I can’t help but think of lessons learned in eg IQ tests being designed for certain races, nationalities , class in-knowledge and teaching without them noticing that’s what they were actually testing fir tests apparently

how could we assume peoples definitions of hurtful or unkind or the like be judged only by those who are not only removed from the situation of those being tested but who haven’t calibrated fif then either?
 
I think there are serious issues with the ethics of this study.
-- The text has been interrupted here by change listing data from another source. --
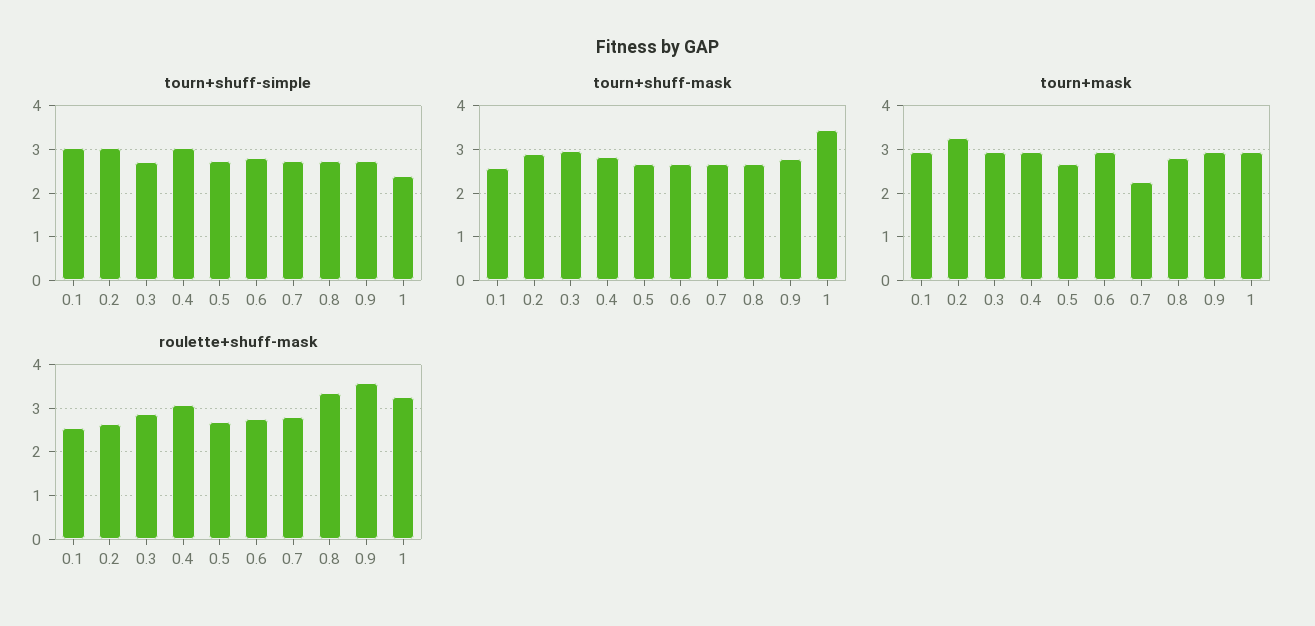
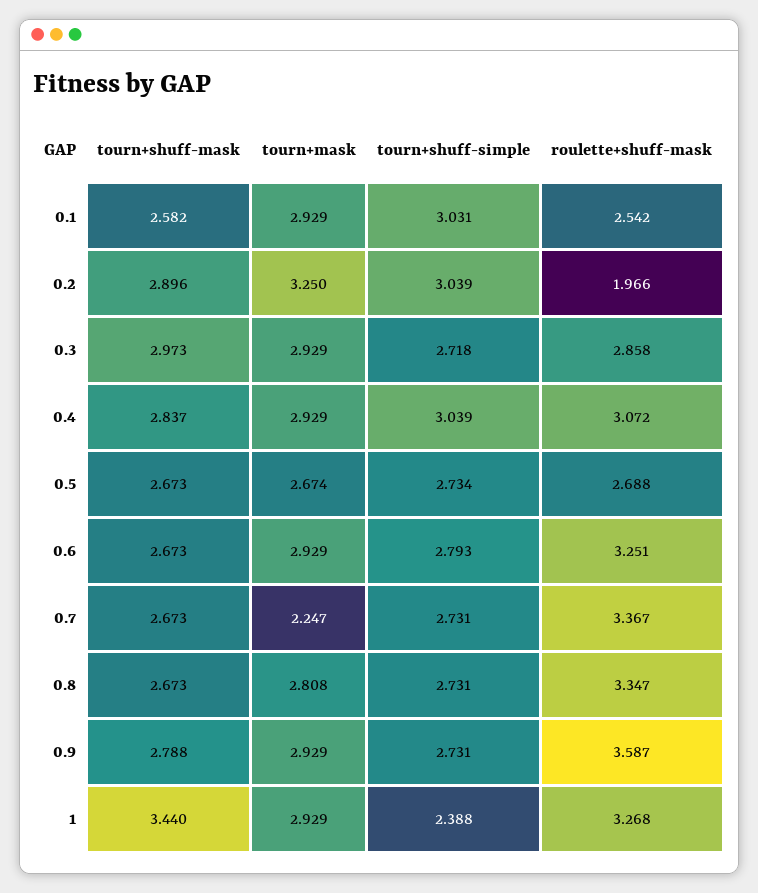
  {
    "tourn+shuff-simple": {
      "0.1": 3.031,
      "0.2": 3.039,
      "0.3": 2.718,
      "0.4": 3.039,
      "0.5": 2.734,
      "0.6": 2.793,
      "0.7": 2.731,
      "0.8": 2.731,
      "0.9": 2.731,
      "1": 2.388
    },
    "tourn+shuff-mask": {
      "0.1": 2.582,
      "0.2": 2.896,
      "0.3": 2.973,
      "0.4": 2.837,
      "0.5": 2.673,
      "0.6": 2.673,
      "0.7": 2.673,
      "0.8": 2.673,
      "0.9": 2.788,
      "1": 3.44
    },
    "tourn+mask": {
      "0.1": 2.929,
      "0.2": 3.25,
      "0.3": 2.929,
      "0.4": 2.929,
      "0.5": 2.674,
      "0.6": 2.929,
      "0.7": 2.247,
      "0.8": 2.808,
      "0.9": 2.929,
      "1": 2.929
    },
    "roulette+shuff-mask": {
      "0.1": 2.542,
-     "0.2": 2.6,
+     "0.2": 1.966,
      "0.3": 2.858,
      "0.4": 3.072,
      "0.5": 2.688,
-     "0.6": 2.8,
+     "0.6": 3.251,
-     "0.7": 2.8,
+     "0.7": 3.367,
      "0.8": 3.347,
      "0.9": 3.587,
      "1": 3.268
    }
  }

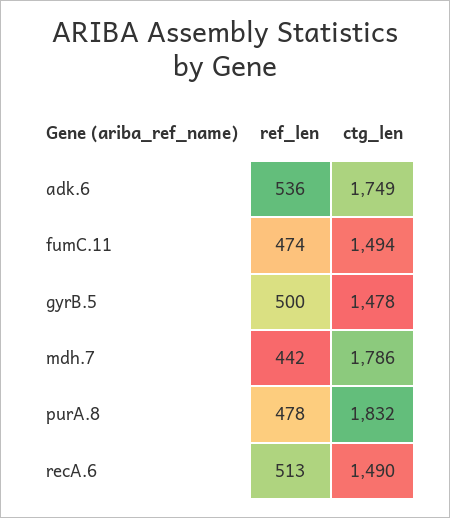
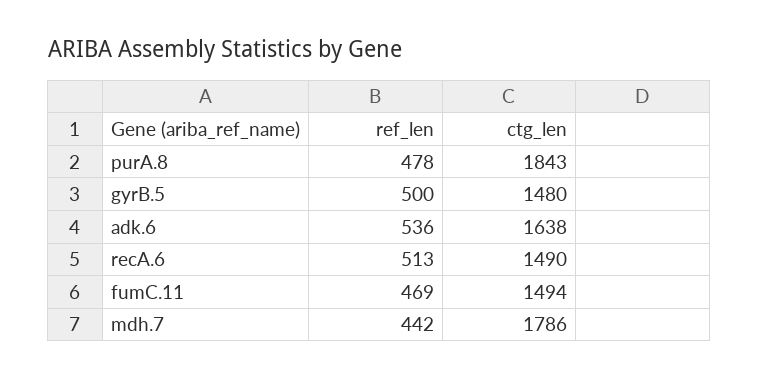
  {
    "ref_len": {
      "adk.6": 536,
-     "fumC.11": 474,
+     "fumC.11": 469,
      "gyrB.5": 500,
      "mdh.7": 442,
      "purA.8": 478,
      "recA.6": 513
    },
    "ctg_len": {
-     "adk.6": 1749,
+     "adk.6": 1638,
      "fumC.11": 1494,
-     "gyrB.5": 1478,
+     "gyrB.5": 1480,
      "mdh.7": 1786,
-     "purA.8": 1832,
+     "purA.8": 1843,
      "recA.6": 1490
    }
  }

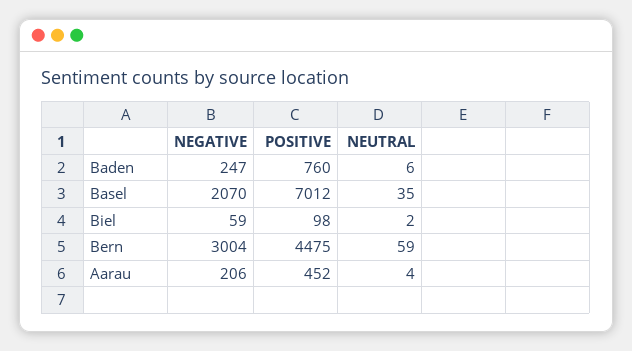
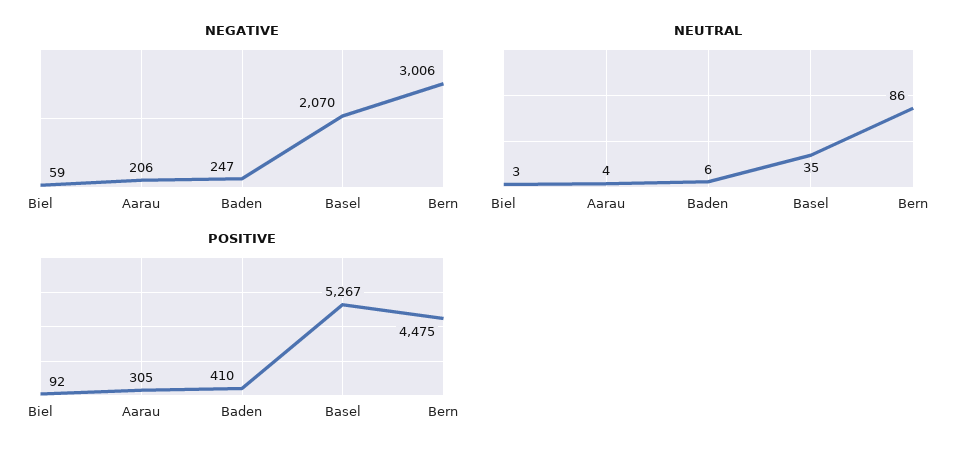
  {
    "NEGATIVE": {
      "Baden": 247,
      "Basel": 2070,
      "Biel": 59,
-     "Bern": 3004,
+     "Bern": 3006,
      "Aarau": 206
    },
    "POSITIVE": {
-     "Baden": 760,
+     "Baden": 410,
-     "Basel": 7012,
+     "Basel": 5267,
-     "Biel": 98,
+     "Biel": 92,
      "Bern": 4475,
-     "Aarau": 452
+     "Aarau": 305
    },
    "NEUTRAL": {
      "Baden": 6,
      "Basel": 35,
-     "Biel": 2,
+     "Biel": 3,
-     "Bern": 59,
+     "Bern": 86,
      "Aarau": 4
    }
  }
Like with Lifelines, the psychosomatic movement takes data from mass surveillance and then uses it for their own ends, and I wonder if that is done with informed consent (truly or even any) from the people whose data they use to promote the psychosomatic narrative. I discussed two earlier concerns with Lifelines and Rosmalen here, where they used data collected from people with various chronic illnesses to fuel a psychosomatic narrative around their conditions (or even actively persuaded people to let their children participate without giving them full understanding of what they were doing).
Münker said:
Study population
This study was pre-registered on the Open Science Framework platform (Registration DOI: https://doi.org/10.17605/OSF.IO/HB2UE). We used data from the CCC2000 [36], a longitudinal population-based birth cohort study including all children born in one of 16 municipalities in the former Copenhagen County, Denmark (N = 6090), which was representative of the Danish child population regarding perinatal and sociodemographic characteristics [36]. The unique Danish civil registration number assigned to all Danish citizens at birth was used to keep track and invite cohort members to participate in the respective follow-up waves. The current study includes data from assessment waves at ages 0–1 years (i.e., infancy), 11–12 (i.e., pre-adolescence), and 16–17 (i.e., late adolescence). Attrition analyses throughout the different assessment waves found lower participation rates in families with lower annual income; immigrant background; single-, smoking-, younger-, and less educated mothers; and a parental- or child psychiatric disorder history [36].
All children born in Copenhagen are registered. So you can't escape this, the child has no choice. There is also no true privacy, as the data can be led back to the individual. When cohort members were "invited back" this was through their parents, again no agency for the child. And how was this presented to the parents? Was it clear for the parents that the data collected from their children would be used to create a psychosomatic narrative about them, or were they told it would be helpful for scientists and future children to track their child's mental health?
I suspect that the parents are unaware of this, and that it was probably also explained to them in a way that was either misleading or soft-focus truth that does not alarm parents. When CCC2000 says it will link to the national database and combine it with their own data to "investigate physical, mental and social indicators of psychopathology prospectively from birth" that sounds not too bad if you are unaware that what they are basically doing is generating and using big data on children to promote the psychosomatic ideology and normalise the use of its framework on people because it appears scientific.

I'm not being hyperbolic, this shit does remind me frightingly much of the operations of the ERA (Eugenics Records Office, which mass-collected biological and social information of the US population and then used it to produce propaganda for their movement and make it seem scientific and acceptable.)